Collected data:
++++++++

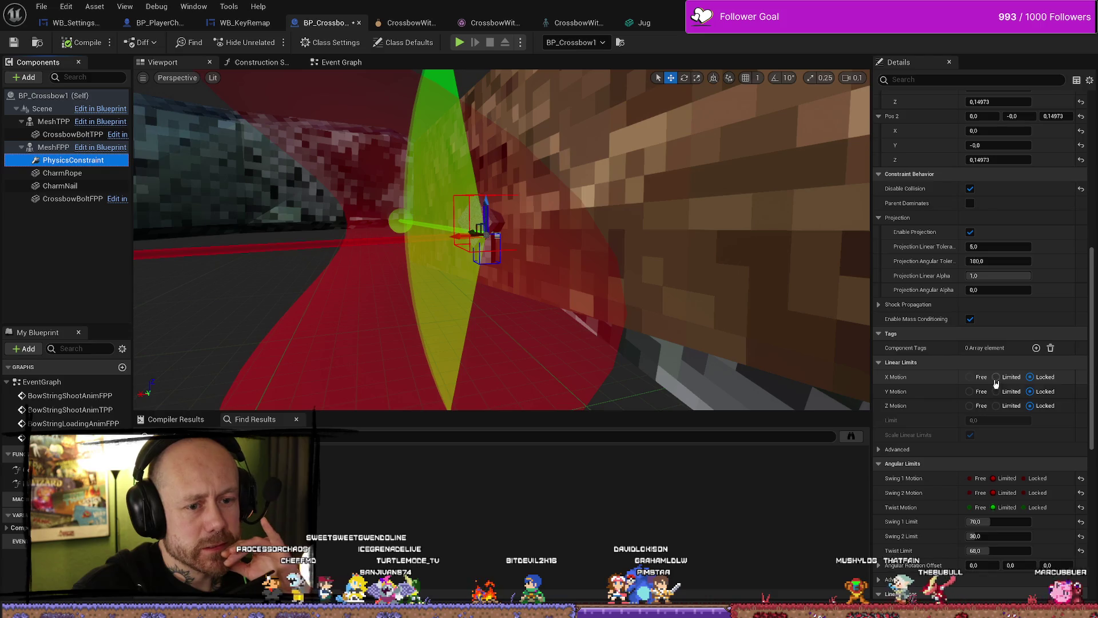
left_click(996, 377)
left_click(996, 392)
left_click(996, 405)
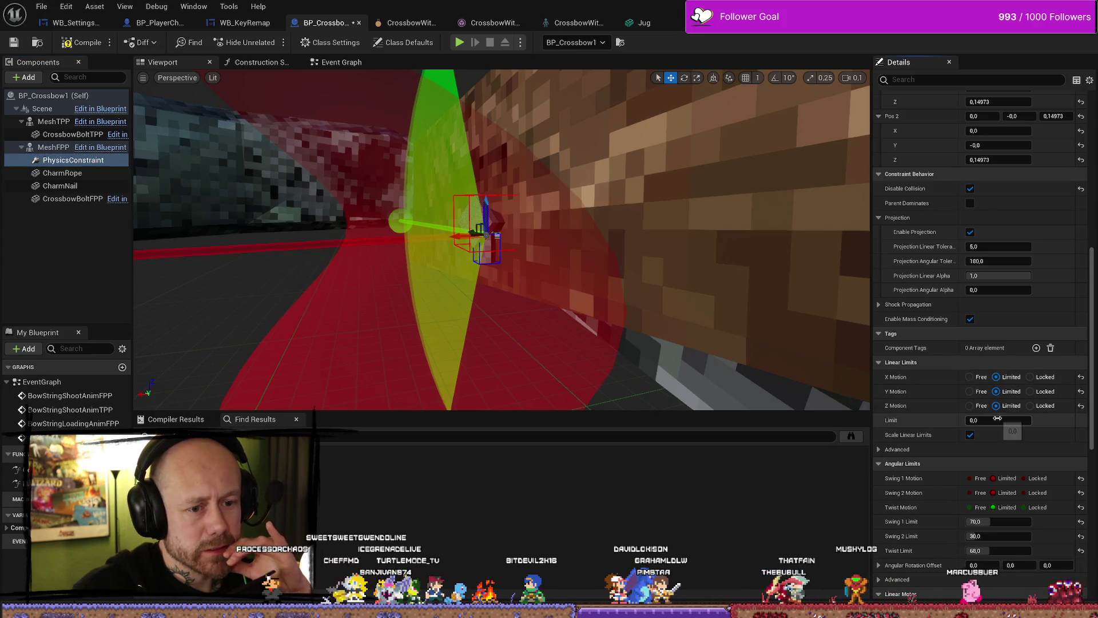
key("Return")
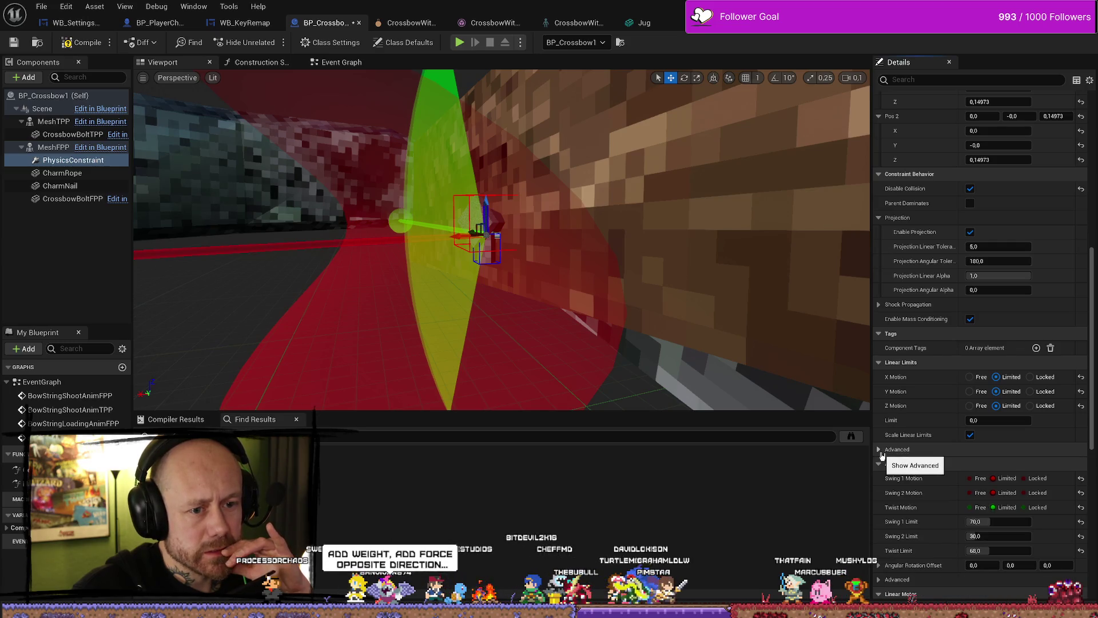
left_click(879, 450)
scroll(925, 421, "down", 1)
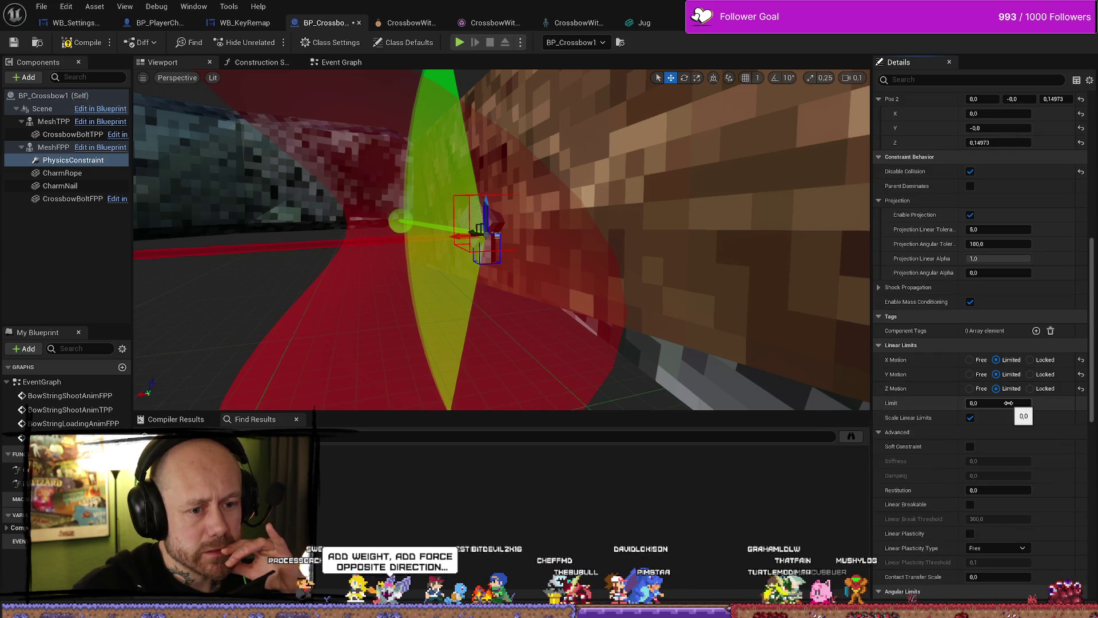
scroll(915, 429, "down", 5)
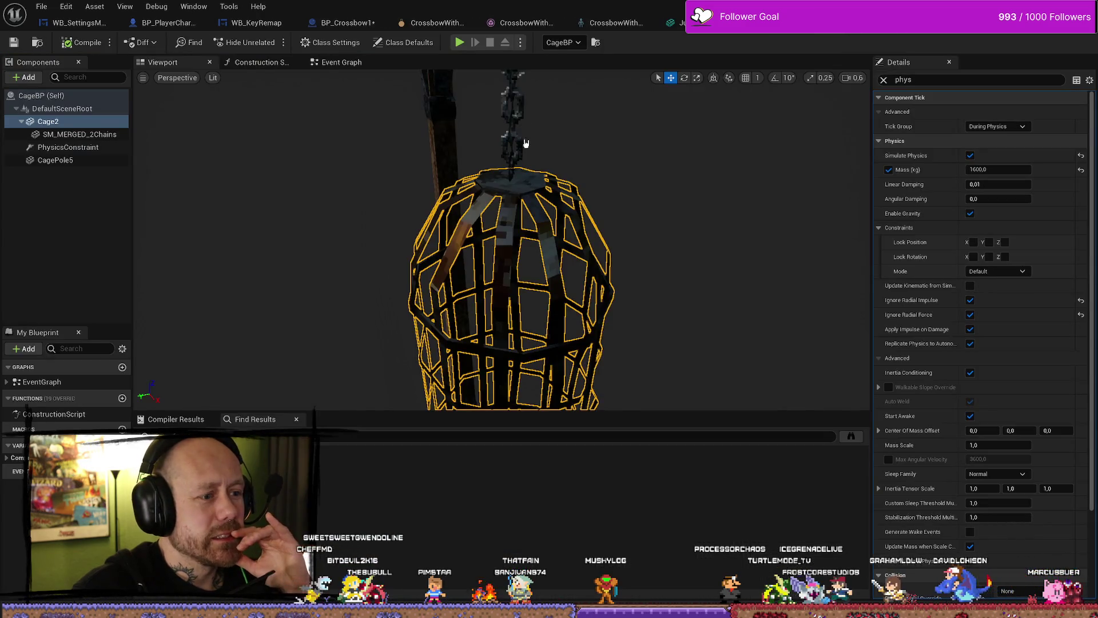
Inspect CageBP's PhysicsConstraint limits (linear Locked, swings and twist Free), then return to BP_Crossbow1
left_click(67, 147)
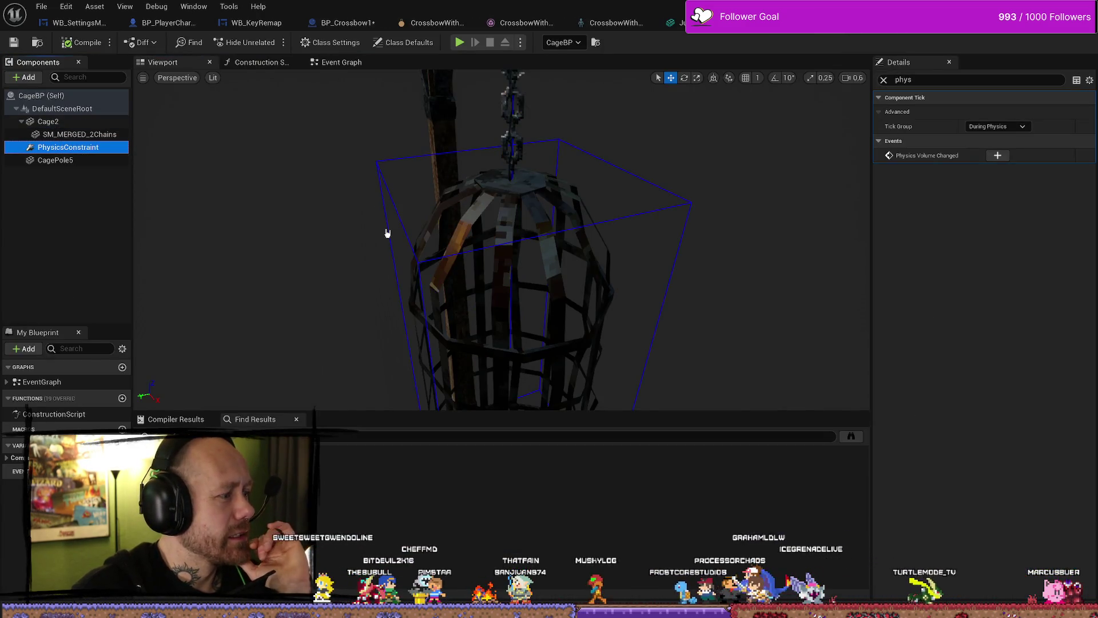
left_click(884, 80)
scroll(972, 344, "down", 5)
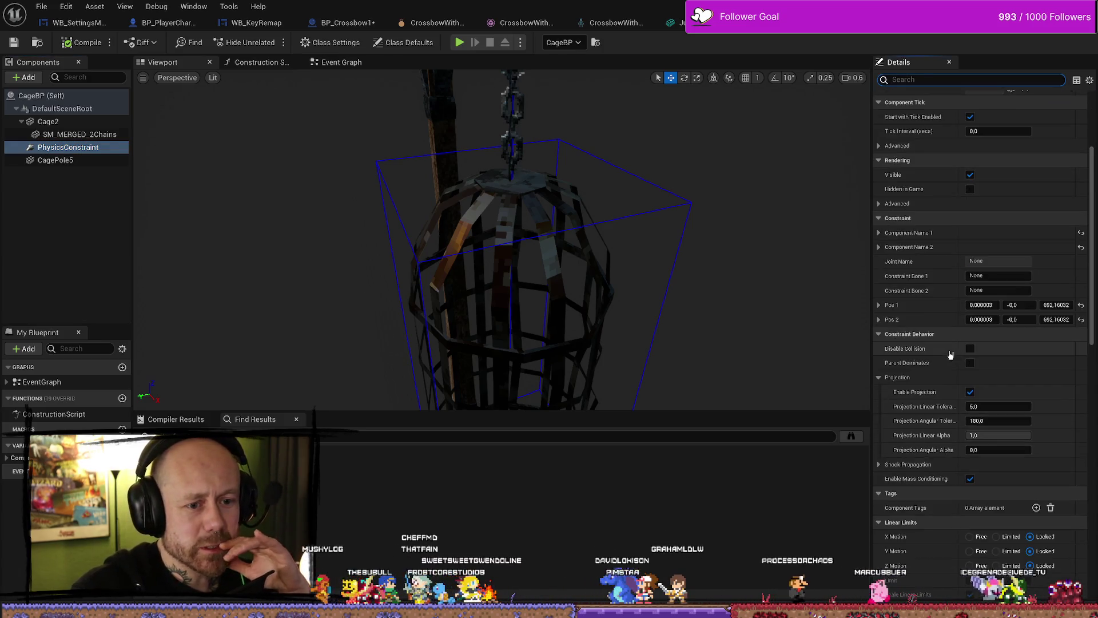
scroll(953, 352, "down", 5)
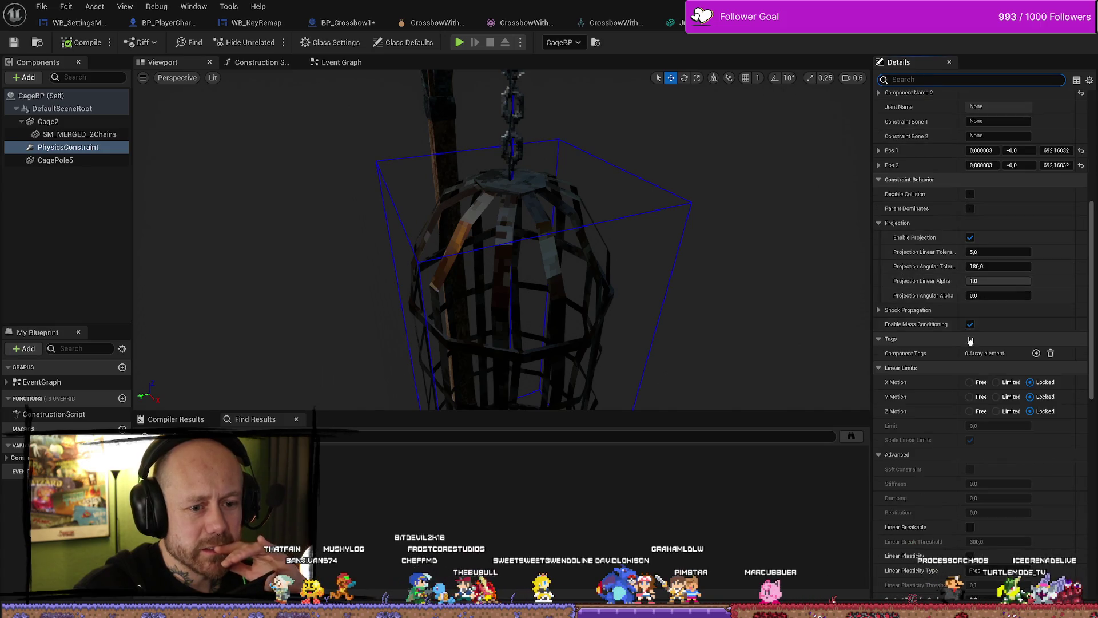
scroll(971, 340, "down", 2)
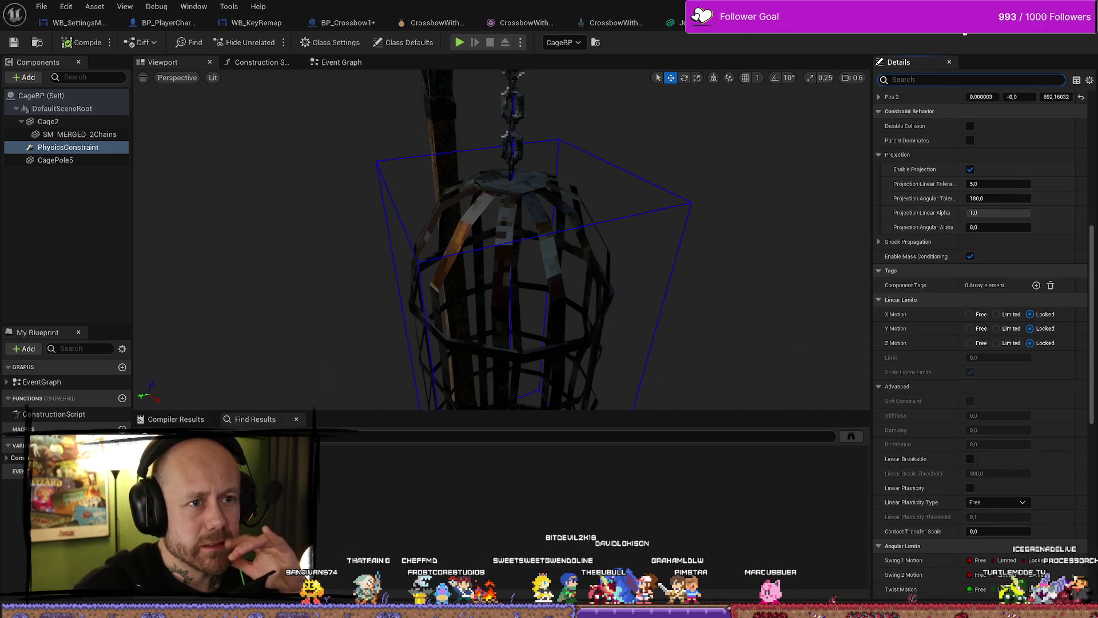
scroll(986, 310, "down", 7)
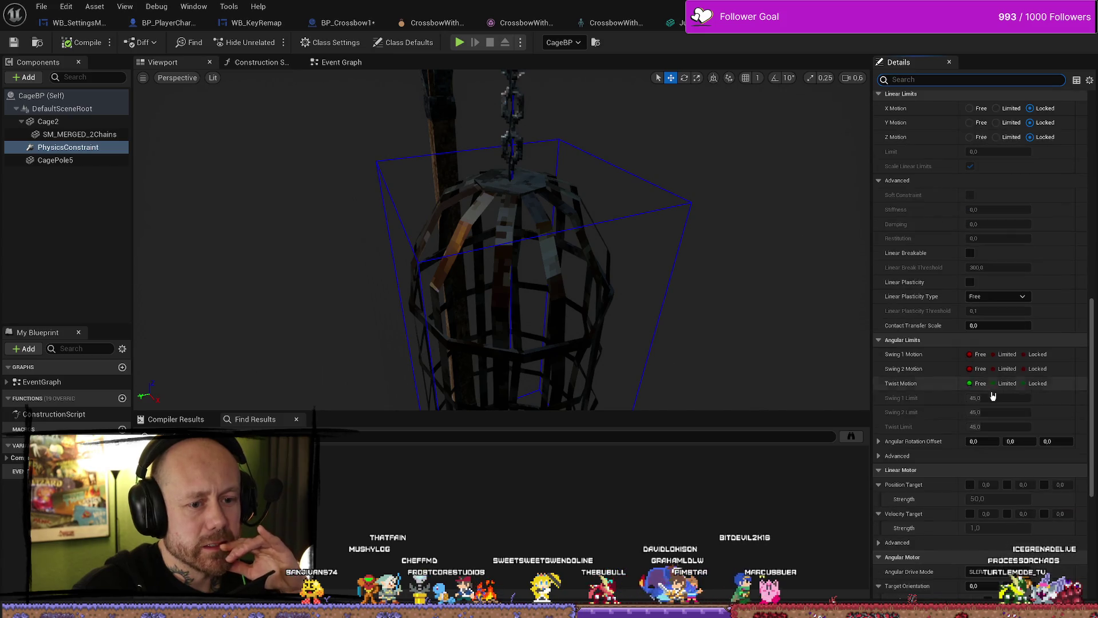
scroll(1013, 240, "up", 2)
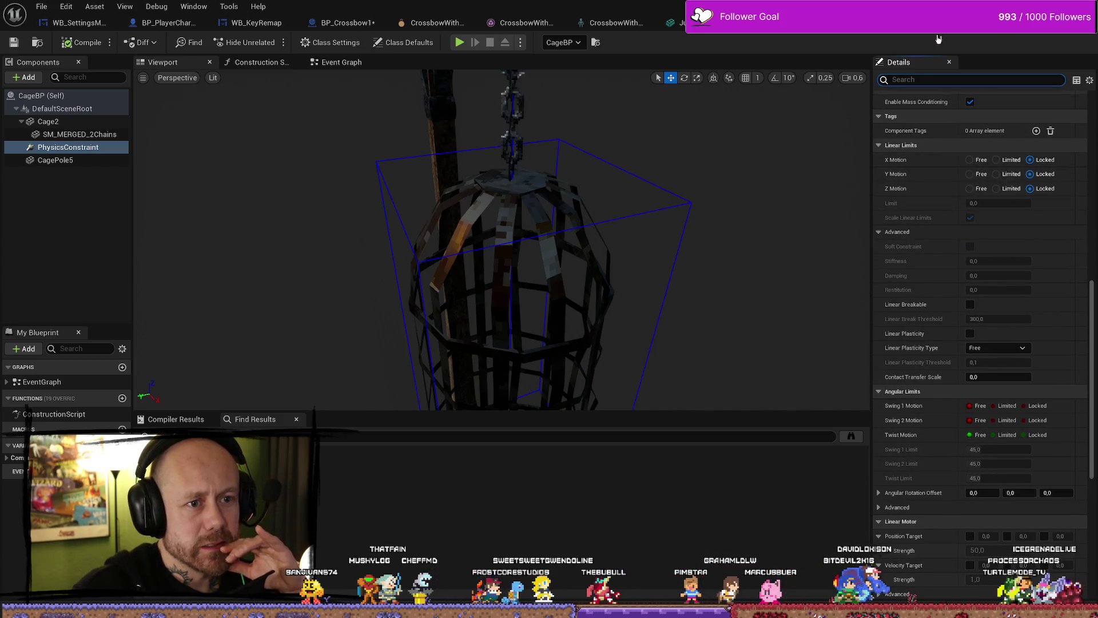
left_click(338, 24)
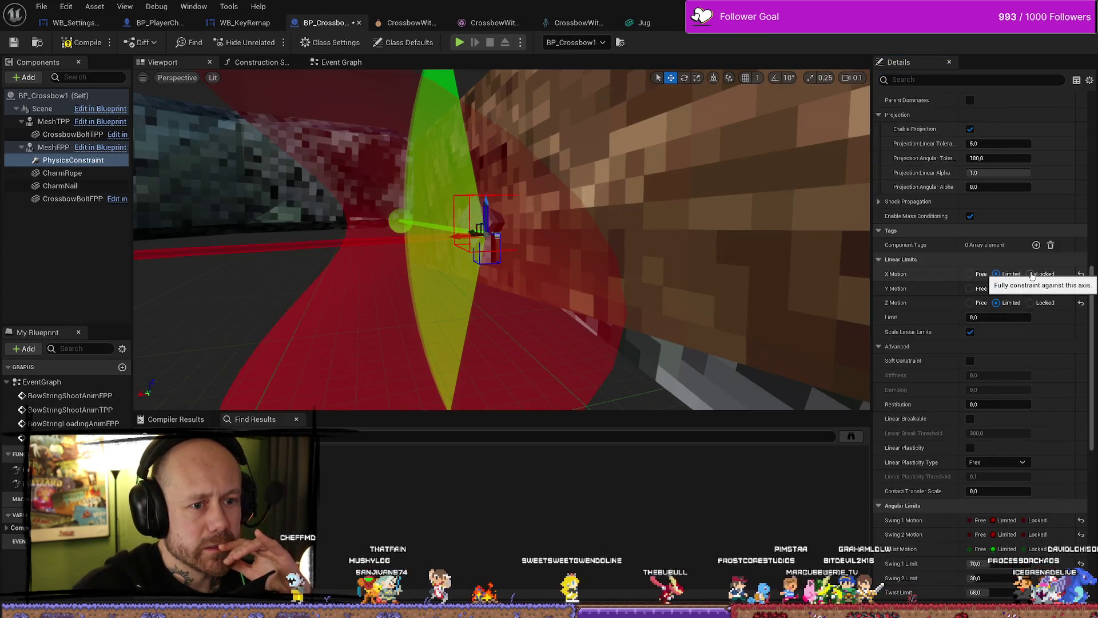
Lock X and Y linear motion on the crossbow constraint, then compare against the CageBP constraint
left_click(1031, 274)
left_click(1031, 288)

++++++++

**EXERCISE INSTRUCTIONS**. Your copy should match the entries exactly, minus the pictures.

**EXERCISE RESULT**.
left_click(996, 377)
left_click(996, 392)
left_click(996, 405)
key("Return")
left_click(879, 450)
scroll(925, 421, "down", 1)
scroll(915, 429, "down", 5)
Inspect CageBP's PhysicsConstraint limits (linear Locked, swings and twist Free), then return to BP_Crossbow1
left_click(67, 147)
left_click(884, 80)
scroll(972, 344, "down", 5)
scroll(953, 352, "down", 5)
scroll(971, 340, "down", 2)
scroll(986, 310, "down", 7)
scroll(1013, 240, "up", 2)
left_click(338, 24)
Lock X and Y linear motion on the crossbow constraint, then compare against the CageBP constraint
left_click(1031, 274)
left_click(1031, 288)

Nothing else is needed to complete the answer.